Rename "Knack" to "Knack Tutoring" everywhere it occurs in the listing, leaving everything else unchanged.

*** The input Section Begins ***

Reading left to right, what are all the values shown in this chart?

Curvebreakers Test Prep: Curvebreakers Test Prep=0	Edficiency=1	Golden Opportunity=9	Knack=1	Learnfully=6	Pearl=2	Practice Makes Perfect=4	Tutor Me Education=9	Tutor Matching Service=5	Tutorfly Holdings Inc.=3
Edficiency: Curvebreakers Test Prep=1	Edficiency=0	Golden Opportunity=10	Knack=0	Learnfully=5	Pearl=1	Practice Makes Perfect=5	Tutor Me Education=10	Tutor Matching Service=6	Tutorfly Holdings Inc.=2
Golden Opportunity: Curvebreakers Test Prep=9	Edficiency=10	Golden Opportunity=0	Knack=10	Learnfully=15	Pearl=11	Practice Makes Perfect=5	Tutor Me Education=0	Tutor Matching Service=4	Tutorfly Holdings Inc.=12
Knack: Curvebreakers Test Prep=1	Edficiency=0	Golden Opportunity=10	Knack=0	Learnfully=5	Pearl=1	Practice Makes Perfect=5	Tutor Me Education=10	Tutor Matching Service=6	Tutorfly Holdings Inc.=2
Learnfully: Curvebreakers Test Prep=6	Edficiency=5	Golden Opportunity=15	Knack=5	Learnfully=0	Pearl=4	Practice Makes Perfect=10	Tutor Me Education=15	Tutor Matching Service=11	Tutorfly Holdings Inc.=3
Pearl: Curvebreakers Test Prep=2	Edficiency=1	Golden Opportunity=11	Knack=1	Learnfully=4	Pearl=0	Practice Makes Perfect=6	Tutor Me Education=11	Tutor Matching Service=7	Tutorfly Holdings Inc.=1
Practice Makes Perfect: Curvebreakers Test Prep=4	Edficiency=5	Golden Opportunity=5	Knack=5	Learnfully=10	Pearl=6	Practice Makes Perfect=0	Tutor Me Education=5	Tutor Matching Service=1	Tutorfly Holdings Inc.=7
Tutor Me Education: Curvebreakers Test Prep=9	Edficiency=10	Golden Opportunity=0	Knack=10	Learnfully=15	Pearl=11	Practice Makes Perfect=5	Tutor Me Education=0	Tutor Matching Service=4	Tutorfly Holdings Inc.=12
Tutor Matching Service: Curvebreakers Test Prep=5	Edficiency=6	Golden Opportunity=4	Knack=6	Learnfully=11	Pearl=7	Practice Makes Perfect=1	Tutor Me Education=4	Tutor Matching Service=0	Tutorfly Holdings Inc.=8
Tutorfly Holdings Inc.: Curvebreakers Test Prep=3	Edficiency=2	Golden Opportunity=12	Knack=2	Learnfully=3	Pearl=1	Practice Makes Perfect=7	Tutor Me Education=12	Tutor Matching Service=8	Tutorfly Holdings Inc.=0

*** The input Section Ends ***

■ **Problem solution**:
Reading left to right, what are all the values shown in this chart?

Curvebreakers Test Prep: Curvebreakers Test Prep=0	Edficiency=1	Golden Opportunity=9	Knack Tutoring=1	Learnfully=6	Pearl=2	Practice Makes Perfect=4	Tutor Me Education=9	Tutor Matching Service=5	Tutorfly Holdings Inc.=3
Edficiency: Curvebreakers Test Prep=1	Edficiency=0	Golden Opportunity=10	Knack Tutoring=0	Learnfully=5	Pearl=1	Practice Makes Perfect=5	Tutor Me Education=10	Tutor Matching Service=6	Tutorfly Holdings Inc.=2
Golden Opportunity: Curvebreakers Test Prep=9	Edficiency=10	Golden Opportunity=0	Knack Tutoring=10	Learnfully=15	Pearl=11	Practice Makes Perfect=5	Tutor Me Education=0	Tutor Matching Service=4	Tutorfly Holdings Inc.=12
Knack Tutoring: Curvebreakers Test Prep=1	Edficiency=0	Golden Opportunity=10	Knack Tutoring=0	Learnfully=5	Pearl=1	Practice Makes Perfect=5	Tutor Me Education=10	Tutor Matching Service=6	Tutorfly Holdings Inc.=2
Learnfully: Curvebreakers Test Prep=6	Edficiency=5	Golden Opportunity=15	Knack Tutoring=5	Learnfully=0	Pearl=4	Practice Makes Perfect=10	Tutor Me Education=15	Tutor Matching Service=11	Tutorfly Holdings Inc.=3
Pearl: Curvebreakers Test Prep=2	Edficiency=1	Golden Opportunity=11	Knack Tutoring=1	Learnfully=4	Pearl=0	Practice Makes Perfect=6	Tutor Me Education=11	Tutor Matching Service=7	Tutorfly Holdings Inc.=1
Practice Makes Perfect: Curvebreakers Test Prep=4	Edficiency=5	Golden Opportunity=5	Knack Tutoring=5	Learnfully=10	Pearl=6	Practice Makes Perfect=0	Tutor Me Education=5	Tutor Matching Service=1	Tutorfly Holdings Inc.=7
Tutor Me Education: Curvebreakers Test Prep=9	Edficiency=10	Golden Opportunity=0	Knack Tutoring=10	Learnfully=15	Pearl=11	Practice Makes Perfect=5	Tutor Me Education=0	Tutor Matching Service=4	Tutorfly Holdings Inc.=12
Tutor Matching Service: Curvebreakers Test Prep=5	Edficiency=6	Golden Opportunity=4	Knack Tutoring=6	Learnfully=11	Pearl=7	Practice Makes Perfect=1	Tutor Me Education=4	Tutor Matching Service=0	Tutorfly Holdings Inc.=8
Tutorfly Holdings Inc.: Curvebreakers Test Prep=3	Edficiency=2	Golden Opportunity=12	Knack Tutoring=2	Learnfully=3	Pearl=1	Practice Makes Perfect=7	Tutor Me Education=12	Tutor Matching Service=8	Tutorfly Holdings Inc.=0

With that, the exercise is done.